The outcome of one of our MSc students, Sarah Malec, got published in Remote Sensing titled “Capability of Spaceborne Hyperspectral EnMAP Mission for Mapping Fractional Cover for Soil Erosion Modeling”. Soil erosion can be linked to relative fractional cover of photosynthetic-active vegetation (PV), non-photosynthetic-active vegetation (NPV) and bare soil (BS), which can be integrated into erosion models as the cover-management C-factor. This study investigates the capability of EnMAP imagery to map fractional cover in a region near San Jose, Costa Rica, characterized by spatially extensive coffee plantations and grazing in a mountainous terrain. Simulated EnMAP imagery is based on airborne hyperspectral HyMap data. Fractional cover estimates are derived in an automated fashion by extracting image endmembers to be used with a Multiple End-member Spectral Mixture Analysis approach. The C-factor is calculated based on the fractional cover estimates determined independently for EnMAP and HyMap. Results demonstrate that with EnMAP imagery it is possible to extract quality endmember classes with important spectral features related to PV, NPV and soil, and be able to estimate relative cover fractions. This spectral information is critical to separate BS and NPV which greatly can impact the C-factor derivation. From a regional perspective, we can use EnMAP to provide good fractional cover estimates that can be integrated into soil erosion modeling.
Malec, S.; Rogge, D.; Heiden, U.; Sanchez-Azofeifa, A.; Bachmann, M.; Wegmann, M. Capability of Spaceborne Hyperspectral EnMAP Mission for Mapping Fractional Cover for Soil Erosion Modeling. Remote Sens. 2015, 7, 11776-11800.
Sophia Wisboeck handed in her BSc thesis “Explaining variation in home range size of red deer (cervus elaphus) in the Bavarian Forest National Park using LiDAR derived metrics on forest structure and fractional cover”. Her analysis of fractional cover and Lidar to explain home range sizes of red deer was very interesting and she gained valuable insights. Please read her abstract if you are interested: Effective conservation strategies and management are crucial to protect animals in their natural environment and provide them with the space and resources they need. However, further ecological research on animal behavior and habitat use is indispensable to provide a profound basis for such management decisions. One important issue hereof is understanding species’ spatial behavior, especially the use of home ranges which are defined by „that area traversed by the individual in its normal activities of food gathering, mating, and caring for young“ (Burt 1943). In general, home range selection can be summarized as trade-off between food availability and shelter. However, for ungulate species, home ranges are often found to vary substantially in size. The objective of this thesis is to analyze home range data of red deer (cervus elaphus) in the Bavarian Forest National Park and find possible explanations for their variation in size. Home ranges of five red deer individuals have been detected using GPS collars and serve as basis for the analysis. Information on forest structure derived from airborne LiDAR remote sensing, i. e. forest density in different height strata and canopy height metrics are related to the differing sizes of the home ranges. Furthermore, the use of fractional cover (fCover), a continuous land cover estimation method, to explain home range size is investigated. Analysis is carried out by fitting linear models. Results reveal that fCover is a promising method to predict variation in home range size, whereby it appears that with higher spatial resolution its predictive potential increases. LiDAR, in contrast, is not proved suitable for explaining variation in home range size under the circumstances given in this thesis.

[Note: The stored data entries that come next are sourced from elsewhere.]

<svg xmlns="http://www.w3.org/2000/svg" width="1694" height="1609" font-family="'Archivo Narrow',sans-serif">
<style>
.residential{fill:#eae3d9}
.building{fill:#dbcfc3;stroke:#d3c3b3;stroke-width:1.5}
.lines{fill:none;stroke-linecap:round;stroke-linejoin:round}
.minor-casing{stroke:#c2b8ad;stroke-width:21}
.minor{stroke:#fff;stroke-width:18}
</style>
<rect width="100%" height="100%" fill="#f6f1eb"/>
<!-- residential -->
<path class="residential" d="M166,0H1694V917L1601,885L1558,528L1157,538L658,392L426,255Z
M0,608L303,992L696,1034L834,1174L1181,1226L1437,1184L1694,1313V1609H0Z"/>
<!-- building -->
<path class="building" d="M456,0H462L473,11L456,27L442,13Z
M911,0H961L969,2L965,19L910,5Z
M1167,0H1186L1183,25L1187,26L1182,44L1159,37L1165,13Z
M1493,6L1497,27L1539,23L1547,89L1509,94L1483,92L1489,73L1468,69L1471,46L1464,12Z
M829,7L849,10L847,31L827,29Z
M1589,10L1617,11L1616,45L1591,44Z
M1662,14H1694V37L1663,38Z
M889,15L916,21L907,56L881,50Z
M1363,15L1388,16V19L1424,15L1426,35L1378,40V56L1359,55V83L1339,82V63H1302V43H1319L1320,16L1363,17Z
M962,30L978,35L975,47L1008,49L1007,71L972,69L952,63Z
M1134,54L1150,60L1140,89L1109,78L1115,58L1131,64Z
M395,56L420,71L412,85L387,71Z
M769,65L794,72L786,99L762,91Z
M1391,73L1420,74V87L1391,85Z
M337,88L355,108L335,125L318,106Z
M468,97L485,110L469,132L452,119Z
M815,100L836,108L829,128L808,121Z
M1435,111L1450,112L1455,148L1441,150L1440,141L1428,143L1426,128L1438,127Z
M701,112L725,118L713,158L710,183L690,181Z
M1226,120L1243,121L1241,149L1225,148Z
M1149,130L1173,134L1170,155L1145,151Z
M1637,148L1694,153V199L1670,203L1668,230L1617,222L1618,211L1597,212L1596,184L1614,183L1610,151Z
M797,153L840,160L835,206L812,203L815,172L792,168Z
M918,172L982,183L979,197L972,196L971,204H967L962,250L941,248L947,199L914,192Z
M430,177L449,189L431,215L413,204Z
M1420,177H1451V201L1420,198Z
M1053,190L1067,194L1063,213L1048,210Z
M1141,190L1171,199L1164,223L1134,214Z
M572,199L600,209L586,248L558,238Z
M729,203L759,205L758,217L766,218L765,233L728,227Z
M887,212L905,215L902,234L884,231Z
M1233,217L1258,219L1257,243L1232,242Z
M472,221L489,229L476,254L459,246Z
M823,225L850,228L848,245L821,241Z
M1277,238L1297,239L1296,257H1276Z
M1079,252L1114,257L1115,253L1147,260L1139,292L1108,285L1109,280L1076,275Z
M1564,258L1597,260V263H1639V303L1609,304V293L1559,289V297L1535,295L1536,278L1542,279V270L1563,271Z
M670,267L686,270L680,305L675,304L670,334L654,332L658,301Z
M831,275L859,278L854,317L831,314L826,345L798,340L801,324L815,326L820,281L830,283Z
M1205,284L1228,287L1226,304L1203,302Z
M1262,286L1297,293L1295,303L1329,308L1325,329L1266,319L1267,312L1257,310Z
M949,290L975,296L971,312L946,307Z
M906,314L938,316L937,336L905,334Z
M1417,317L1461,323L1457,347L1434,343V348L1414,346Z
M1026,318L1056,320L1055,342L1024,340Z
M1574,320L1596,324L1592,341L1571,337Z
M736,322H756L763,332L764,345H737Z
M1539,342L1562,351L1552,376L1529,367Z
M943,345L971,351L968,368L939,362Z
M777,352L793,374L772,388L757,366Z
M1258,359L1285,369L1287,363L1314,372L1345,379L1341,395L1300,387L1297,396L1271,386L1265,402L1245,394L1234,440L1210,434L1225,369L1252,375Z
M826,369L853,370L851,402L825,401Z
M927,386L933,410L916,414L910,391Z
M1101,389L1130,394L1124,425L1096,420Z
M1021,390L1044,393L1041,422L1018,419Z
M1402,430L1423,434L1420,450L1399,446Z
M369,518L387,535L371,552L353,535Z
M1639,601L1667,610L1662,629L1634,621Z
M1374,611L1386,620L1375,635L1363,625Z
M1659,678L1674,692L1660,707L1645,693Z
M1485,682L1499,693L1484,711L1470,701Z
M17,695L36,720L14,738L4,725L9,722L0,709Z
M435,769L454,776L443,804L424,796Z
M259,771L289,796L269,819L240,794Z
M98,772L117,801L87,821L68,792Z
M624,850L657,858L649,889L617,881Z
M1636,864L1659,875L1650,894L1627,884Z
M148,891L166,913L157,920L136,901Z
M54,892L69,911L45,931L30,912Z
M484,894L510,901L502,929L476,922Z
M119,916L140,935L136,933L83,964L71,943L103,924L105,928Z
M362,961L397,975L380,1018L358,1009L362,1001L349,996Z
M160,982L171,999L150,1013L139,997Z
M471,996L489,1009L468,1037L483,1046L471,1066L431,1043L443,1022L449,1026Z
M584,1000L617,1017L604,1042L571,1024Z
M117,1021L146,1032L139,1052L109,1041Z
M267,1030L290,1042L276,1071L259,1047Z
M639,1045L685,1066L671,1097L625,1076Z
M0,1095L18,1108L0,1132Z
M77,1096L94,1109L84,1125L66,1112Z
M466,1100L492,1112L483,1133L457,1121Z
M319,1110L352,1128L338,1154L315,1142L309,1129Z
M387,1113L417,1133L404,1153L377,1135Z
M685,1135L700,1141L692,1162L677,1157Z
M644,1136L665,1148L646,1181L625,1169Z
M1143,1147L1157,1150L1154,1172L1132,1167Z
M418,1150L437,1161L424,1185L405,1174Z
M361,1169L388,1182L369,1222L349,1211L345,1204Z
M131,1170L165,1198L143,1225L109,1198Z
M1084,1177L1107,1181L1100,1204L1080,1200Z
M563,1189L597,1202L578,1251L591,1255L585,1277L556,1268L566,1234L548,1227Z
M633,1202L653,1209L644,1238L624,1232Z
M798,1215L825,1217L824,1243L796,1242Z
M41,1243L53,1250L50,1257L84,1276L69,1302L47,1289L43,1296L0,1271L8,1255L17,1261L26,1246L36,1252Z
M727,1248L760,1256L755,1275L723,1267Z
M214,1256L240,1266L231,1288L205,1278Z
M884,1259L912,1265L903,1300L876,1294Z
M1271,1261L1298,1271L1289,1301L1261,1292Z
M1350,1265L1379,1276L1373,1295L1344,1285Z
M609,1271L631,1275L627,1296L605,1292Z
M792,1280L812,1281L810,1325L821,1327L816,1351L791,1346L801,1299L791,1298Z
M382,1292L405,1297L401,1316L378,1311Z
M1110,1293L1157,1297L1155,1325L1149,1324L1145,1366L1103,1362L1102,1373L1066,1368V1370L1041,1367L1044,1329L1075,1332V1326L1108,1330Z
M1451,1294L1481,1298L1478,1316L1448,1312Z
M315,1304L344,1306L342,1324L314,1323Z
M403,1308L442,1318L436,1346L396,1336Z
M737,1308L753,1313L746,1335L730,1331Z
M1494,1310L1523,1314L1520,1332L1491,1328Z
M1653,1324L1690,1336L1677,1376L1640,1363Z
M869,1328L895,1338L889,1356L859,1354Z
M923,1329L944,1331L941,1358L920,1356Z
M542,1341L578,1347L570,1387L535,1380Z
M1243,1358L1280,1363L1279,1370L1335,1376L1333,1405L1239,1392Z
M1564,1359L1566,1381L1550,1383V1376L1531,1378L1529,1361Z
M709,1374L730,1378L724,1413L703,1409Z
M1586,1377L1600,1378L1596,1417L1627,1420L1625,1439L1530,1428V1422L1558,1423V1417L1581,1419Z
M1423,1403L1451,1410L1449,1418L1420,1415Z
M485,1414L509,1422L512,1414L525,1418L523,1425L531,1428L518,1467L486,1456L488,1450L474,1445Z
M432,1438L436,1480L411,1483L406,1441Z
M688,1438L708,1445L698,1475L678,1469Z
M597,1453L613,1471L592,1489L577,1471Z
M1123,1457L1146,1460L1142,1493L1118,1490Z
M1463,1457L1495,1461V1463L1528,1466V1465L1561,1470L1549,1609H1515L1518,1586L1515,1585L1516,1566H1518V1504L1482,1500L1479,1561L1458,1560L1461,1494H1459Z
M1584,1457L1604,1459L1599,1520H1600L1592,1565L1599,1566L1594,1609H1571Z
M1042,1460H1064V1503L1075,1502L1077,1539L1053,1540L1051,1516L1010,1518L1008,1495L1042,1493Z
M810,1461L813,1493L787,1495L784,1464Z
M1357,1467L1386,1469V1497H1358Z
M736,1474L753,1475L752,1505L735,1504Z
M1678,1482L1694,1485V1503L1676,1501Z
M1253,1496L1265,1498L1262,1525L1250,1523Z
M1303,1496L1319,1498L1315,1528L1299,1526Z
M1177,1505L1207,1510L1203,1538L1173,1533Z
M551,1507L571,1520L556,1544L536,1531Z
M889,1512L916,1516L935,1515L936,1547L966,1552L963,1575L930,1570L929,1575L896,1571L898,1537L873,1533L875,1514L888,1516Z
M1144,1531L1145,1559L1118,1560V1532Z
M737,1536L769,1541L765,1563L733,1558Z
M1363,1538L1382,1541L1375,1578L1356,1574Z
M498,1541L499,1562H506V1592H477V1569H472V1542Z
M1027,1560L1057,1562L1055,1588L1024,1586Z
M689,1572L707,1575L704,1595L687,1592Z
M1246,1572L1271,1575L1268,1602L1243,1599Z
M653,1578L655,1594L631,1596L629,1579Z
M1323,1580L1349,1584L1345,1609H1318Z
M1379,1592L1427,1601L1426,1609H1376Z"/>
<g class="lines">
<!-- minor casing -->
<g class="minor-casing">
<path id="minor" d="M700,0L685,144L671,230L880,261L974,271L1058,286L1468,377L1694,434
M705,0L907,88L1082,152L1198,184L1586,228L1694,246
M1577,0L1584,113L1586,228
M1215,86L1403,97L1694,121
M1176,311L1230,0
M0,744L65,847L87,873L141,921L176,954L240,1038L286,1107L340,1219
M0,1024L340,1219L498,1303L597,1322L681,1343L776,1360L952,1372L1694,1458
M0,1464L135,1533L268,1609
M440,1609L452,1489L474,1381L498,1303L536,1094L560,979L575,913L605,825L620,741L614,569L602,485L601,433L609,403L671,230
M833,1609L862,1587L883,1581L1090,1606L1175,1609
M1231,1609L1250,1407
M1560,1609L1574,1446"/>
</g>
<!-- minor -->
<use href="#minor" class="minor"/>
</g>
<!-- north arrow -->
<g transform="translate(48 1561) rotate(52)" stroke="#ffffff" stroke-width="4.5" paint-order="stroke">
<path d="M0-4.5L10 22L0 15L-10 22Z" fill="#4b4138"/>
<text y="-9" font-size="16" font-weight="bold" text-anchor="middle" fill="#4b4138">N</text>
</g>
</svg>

supervised by Martin Wegmann, data provided by Benjamin Leunter and Mirjana Bevanda via the NP Bavarian Forest
Sophia Wiesböck will do her BSc thesis on the importance of fCover and Lidar data to explain home range sizes of red deer in the Nationalpark Bavarian Forest. Sophia will compute fCover on different spatial resolutions using different data sets and make it comparable with Lidar data. This will allow us to analyse the explanatory power of these data sets for home ranges of different red deer individuals in the Nationalpark. This thesis is supervised by Benjamin Leutner, Mirjana Bevanda and Martin Wegmann in close cooperation with the science department of the Nationalpark, Jörg Müller.